Não apresse o rio, ele corre sozinho
O que um livro nunca lido na estante me ensina sobre a vida e ativismo
Tem frases que, por virem de um local de presença profunda de outros seres, nos impactam profundamente. Falam direto com os locais de presença em nós. Os ensinamentos espirituais de todas as tradições têm esse poder. Por isso nos reviram; por isso, transformam as nossas vidas.

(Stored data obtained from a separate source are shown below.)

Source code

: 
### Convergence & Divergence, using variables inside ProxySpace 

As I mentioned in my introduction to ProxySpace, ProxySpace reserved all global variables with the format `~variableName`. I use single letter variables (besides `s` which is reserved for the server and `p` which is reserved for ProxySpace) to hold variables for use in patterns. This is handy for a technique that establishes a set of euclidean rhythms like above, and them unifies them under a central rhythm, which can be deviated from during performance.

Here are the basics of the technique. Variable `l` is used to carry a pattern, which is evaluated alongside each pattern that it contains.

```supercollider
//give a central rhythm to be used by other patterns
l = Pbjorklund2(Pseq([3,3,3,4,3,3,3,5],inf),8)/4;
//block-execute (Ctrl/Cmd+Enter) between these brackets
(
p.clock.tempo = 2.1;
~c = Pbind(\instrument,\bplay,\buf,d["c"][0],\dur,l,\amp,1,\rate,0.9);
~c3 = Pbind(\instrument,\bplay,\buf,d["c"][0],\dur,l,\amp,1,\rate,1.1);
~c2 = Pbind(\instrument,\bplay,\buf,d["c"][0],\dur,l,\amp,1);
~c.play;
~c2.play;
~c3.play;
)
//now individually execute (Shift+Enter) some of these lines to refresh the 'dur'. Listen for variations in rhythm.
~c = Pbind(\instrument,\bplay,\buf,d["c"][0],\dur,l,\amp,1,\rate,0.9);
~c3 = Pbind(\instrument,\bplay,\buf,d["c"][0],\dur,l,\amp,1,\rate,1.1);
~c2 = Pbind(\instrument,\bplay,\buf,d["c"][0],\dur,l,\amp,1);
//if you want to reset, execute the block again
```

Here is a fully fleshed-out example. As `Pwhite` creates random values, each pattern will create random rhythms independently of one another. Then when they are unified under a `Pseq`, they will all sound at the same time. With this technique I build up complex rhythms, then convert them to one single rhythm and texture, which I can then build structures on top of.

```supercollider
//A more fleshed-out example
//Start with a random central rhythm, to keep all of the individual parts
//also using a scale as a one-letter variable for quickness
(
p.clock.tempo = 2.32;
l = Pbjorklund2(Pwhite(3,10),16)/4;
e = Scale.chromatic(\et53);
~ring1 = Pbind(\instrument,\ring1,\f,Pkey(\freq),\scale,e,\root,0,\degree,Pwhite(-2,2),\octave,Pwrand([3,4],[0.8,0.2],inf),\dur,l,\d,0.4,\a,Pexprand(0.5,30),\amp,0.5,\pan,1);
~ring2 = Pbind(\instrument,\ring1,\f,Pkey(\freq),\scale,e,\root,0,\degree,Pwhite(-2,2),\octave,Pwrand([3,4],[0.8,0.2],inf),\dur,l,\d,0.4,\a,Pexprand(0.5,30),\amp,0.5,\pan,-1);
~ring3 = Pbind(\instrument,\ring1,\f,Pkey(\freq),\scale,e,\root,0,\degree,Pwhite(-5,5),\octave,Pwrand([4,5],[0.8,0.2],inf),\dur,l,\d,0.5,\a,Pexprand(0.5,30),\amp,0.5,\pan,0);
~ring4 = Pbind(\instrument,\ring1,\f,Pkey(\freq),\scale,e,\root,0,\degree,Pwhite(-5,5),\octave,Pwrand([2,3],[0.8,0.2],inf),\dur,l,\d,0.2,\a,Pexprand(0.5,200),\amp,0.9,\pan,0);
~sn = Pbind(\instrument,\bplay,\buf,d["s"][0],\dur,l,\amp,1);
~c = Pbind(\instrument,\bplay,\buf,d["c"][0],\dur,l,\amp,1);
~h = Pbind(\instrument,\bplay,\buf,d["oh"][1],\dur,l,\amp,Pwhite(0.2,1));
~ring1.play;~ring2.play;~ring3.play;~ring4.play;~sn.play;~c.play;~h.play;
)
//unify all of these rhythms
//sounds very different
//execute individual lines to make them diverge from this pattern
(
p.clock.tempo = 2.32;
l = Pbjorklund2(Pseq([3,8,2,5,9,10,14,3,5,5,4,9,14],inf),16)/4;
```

A frase do título é uma delas. Toda vez que passo por minha estante de livros, é ela que me salta os olhos, especialmente em dias que preciso muito do lembrete. O livro é da autora Barry Stevens que vai costurando suas experiências na Gestalt-terapia, no zen e nas perspectivas indígenas. Mas eu nunca li. Por ora, o título me basta.
Me basta porque às vezes me vêm um insight engraçado de que estamos pagando de bobos diante da vida com nossa arrogância de acharmos que nós é que temos que resolver o problema do mundo, quando mal conseguimos resolver nossos conflitos internos.
Ainda que nossa intenção pareça boa. Ainda que queiramos salvar a natureza de nós mesmos. Ainda que achemos que temos que limpar a bagunça que nós mesmos fizemos. Ainda assim, será que estamos olhando para isso do jeito certo?
O filósofo Bayo Akomolafe tem uma outra frase que me expande toda vez que leio: “Os tempos são urgentes. Precisamos desacelerar!”. Desacelerar, Bayo? As petroleiras vão acabar com o nosso planeta; só temos até 2030 para acabar com o desmatamento na Amazônia; a Antártica, em pouco tempo, pode não ser um continente habitável para os animais que hoje ali vivem. É, desacelerar, ele diz.
Tentar resolver o problema com a mesma mentalidade que o criou vai nos levar para o buraco de novo. Desacelerar é, então, uma rendição, um abrir mão dos nossos condicionamentos destrutivos, um voto de confiança de que a vida dará conta de si mesma, se pararmos de atrapalhar.
Será que algum dia a vida já precisou de nós para salvá-la? Ou o conflito externo é só um meio dela nos mostrar toda a bagunça que precisamos resolver dentro de nós?
Mas você pode me dizer que essa perspectiva nos faria deixar de olhar para as coisas importantes, para os problemas socioambientais e que não sou eu ou você; mas as empresas que precisam parar de estragar o mundo.
No entanto, o outro é terreno que eu não tenho controle. Que eu saiba, a vida só me cobra a conta das minhas próprias ações.
Mas seguimos produzindo aquilo que não queremos mais ver. A diferença é que é em nome de coisas que acreditamos ser boas. Dia a dia, geramos intolerância, violência e divisão em nome das nossas causas.
Por dentro, seguimos sofrendo, exauridos, esgotados de tanto lutar, lutar, lutar e não ver nada mudar. O modo luta é ótimo em alimentar nossos egos e pouco eficaz em mudar algo de fato. Mas nós temos dificuldade em abandonar essa identidade que tanto nos define.
Agora, o melhor que você pode oferecer para o mundo é a sua presença, à sua responsabilidade (habilidade de responder) aquilo que a vida pede de você no agora. E, talvez, o pedido não seja para encontrar a próxima solução sustentável para a produção de alimentos no Brasil. Mas ter compaixão por aqueles que você considera o inimigo, o lado errado da história.
O rio corre sozinho. A vida sabe o que fazer. A natureza não precisa de nós para se regenerar. Mas os nossos irmãos humanos precisam da nossa compaixão e compreensão. Eles, sendo amados e compreendidos, amarão e compreenderão também a natureza. Entrego-me, então, ao fluxo. Aceito minha pequeneza e, ao mesmo tempo, minha interdependência. Sou uma gota e sou o oceano.
A vida é grandiosa, mas não cabe excesso. Respiremos!